Studio album by Nox Arcana
- Released: December 12, 2012
- Genre: Christmas music, Neo-medieval, Neoclassical dark wave
- Label: Monolith Graphics
- Producer: Joseph Vargo

Nox Arcana chronology
| The Dark Tower (2011) | Winter's Majesty (2012) | Legion of Shadows (2013) |

= Winter's Majesty =

Winter's Majesty is the seventeenth album by Nox Arcana, concluding their winter-themed trilogy, which also includes Winter's Knight (2005) and Winter's Eve (2009).
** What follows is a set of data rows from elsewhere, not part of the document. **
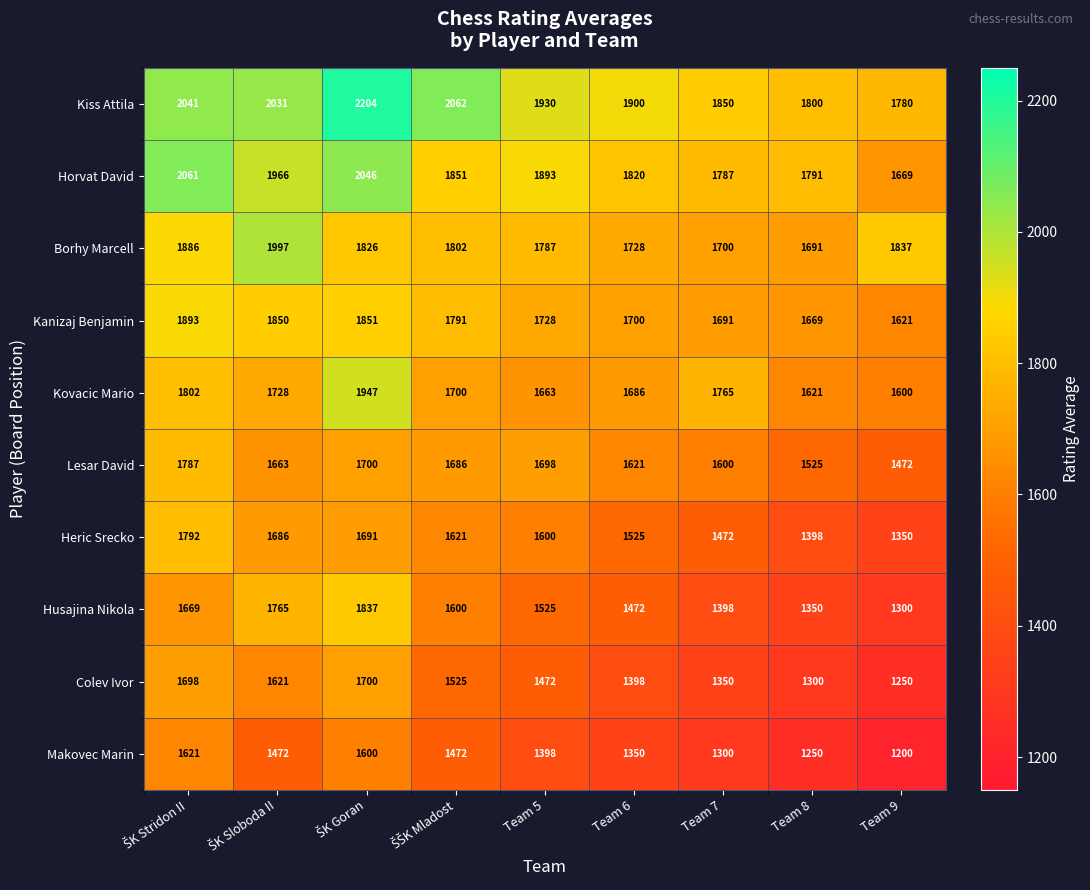

The Horvat David series shows 2369 at Team 9. True or false?

False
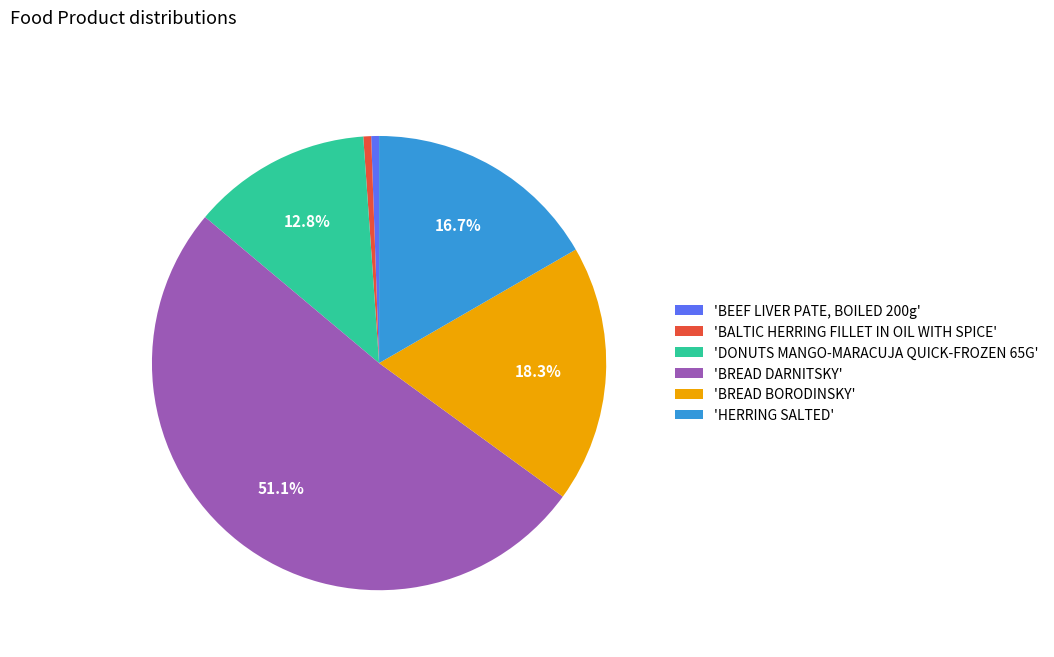

Do 'DONUTS MANGO-MARACUJA QUICK-FROZEN 65G' and 'HERRING SALTED' together represent more than half of the pie?

No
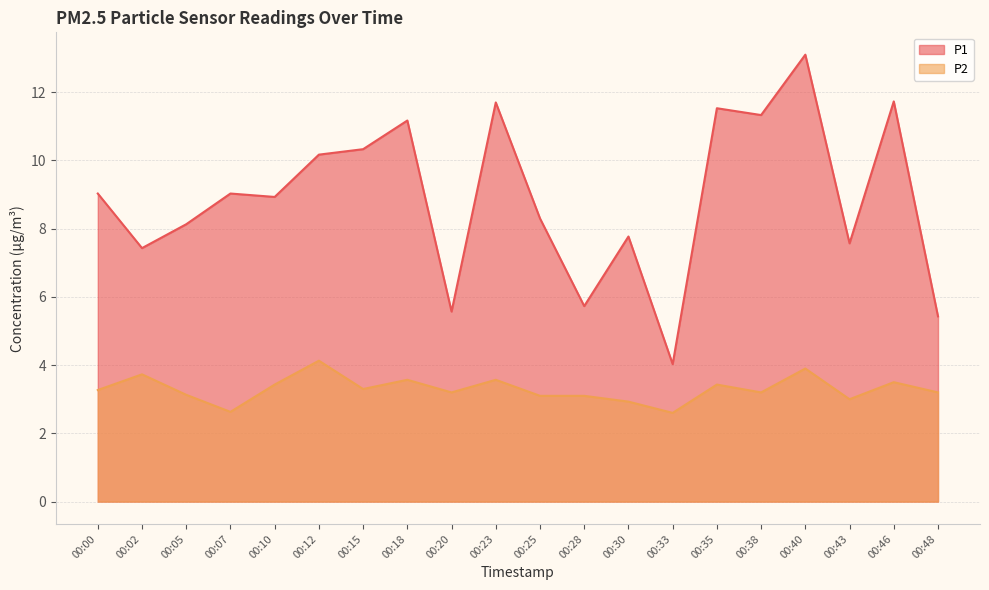

The value of P1 at 00:33 is 4.0. True or false?

True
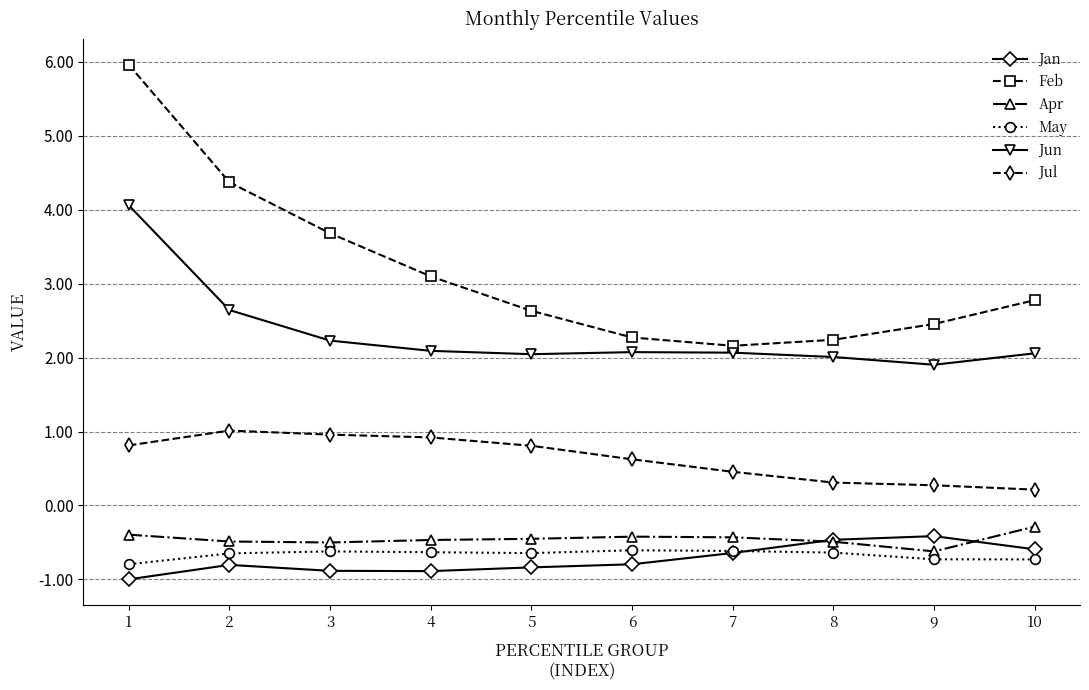

What is the sum of all Jul values?

6.4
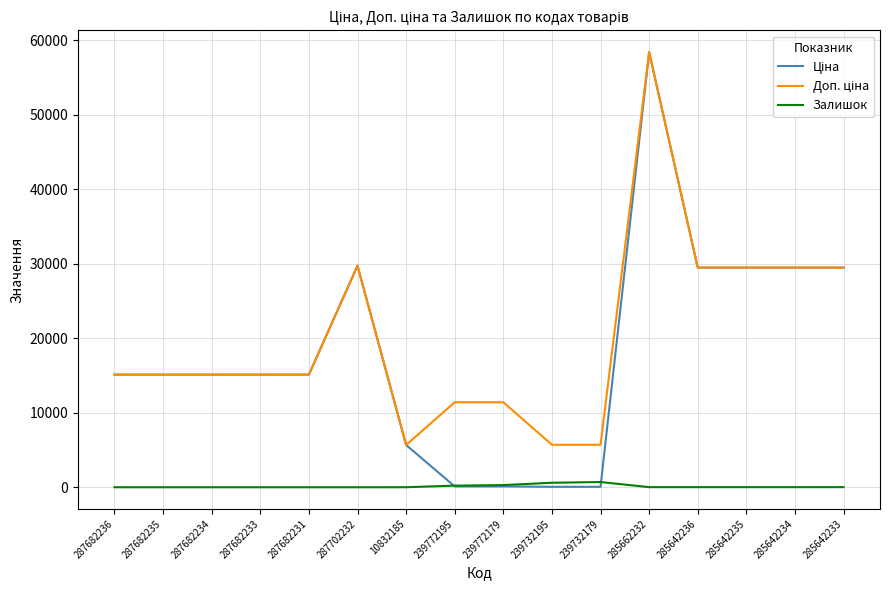

At which category is the sum across all series the highest?

285662232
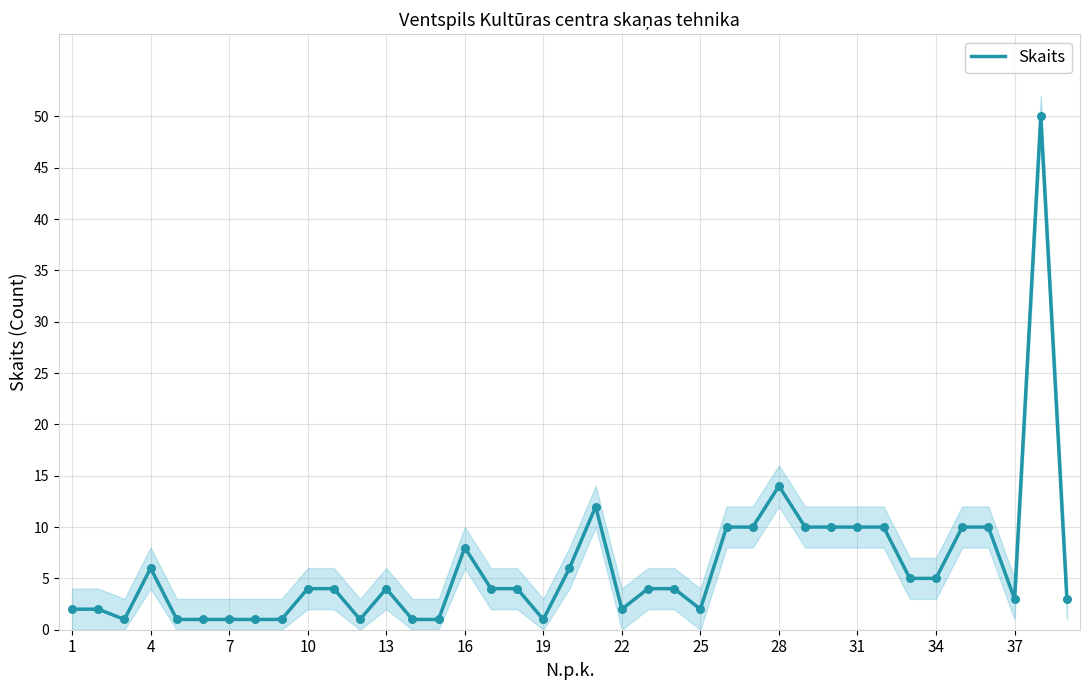

Is it true that Skaits equals 4 at 4?

False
The music on this album features original and traditional holiday songs, including an instrumental version of "We Three Kings" and a new rendition of "Scarborough Fair" which is presented as a ghost-story with original lyrics and musical arrangements by Joseph Vargo and vocals performed by Jeff Endemann. The overall tone of Winter's Majesty is summarized by one reviewer as "a return to the dark feel of Winter's Knight, while still retaining the lighter elements of Winter's Eve."

==Track listing==
All music composed and performed by Joseph Vargo
1. "Aquilon's Wish" – 3:52
2. "Tranquility" – 2:49
3. "White Woodlands" – 3:13
4. "Secret Sanctuary" – 3:03
5. "Summon the Wind" – 1:43
6. "Snow in the Shire" – 3:06
7. "Crystal Kingdom" – 3:45
8. "Solstice Spirits" – 3:07
9. "Shelter from the Cold" – 3:51
10. "Angels in the Snow" – 2:47
11. "Scarborough Fair" – 5:47
12. "Ivory Steeds" – 2:33
13. "Winter Haven" – 3:00
14. "Forest Lullaby" – 2:34
15. "Days of Olde" – 2:54
16. "Saturnalia" – 3:28
17. "The Coming of the King" – 3:53
18. "Winter's Majesty" – 3:49
19. "We Three Kings" – 3:17
20. "Polaris" – 2:26
21. "Final Peace" – 3:48
- The song "Final Peace" ends at 2:15. An untitled hidden track begins at 2:40.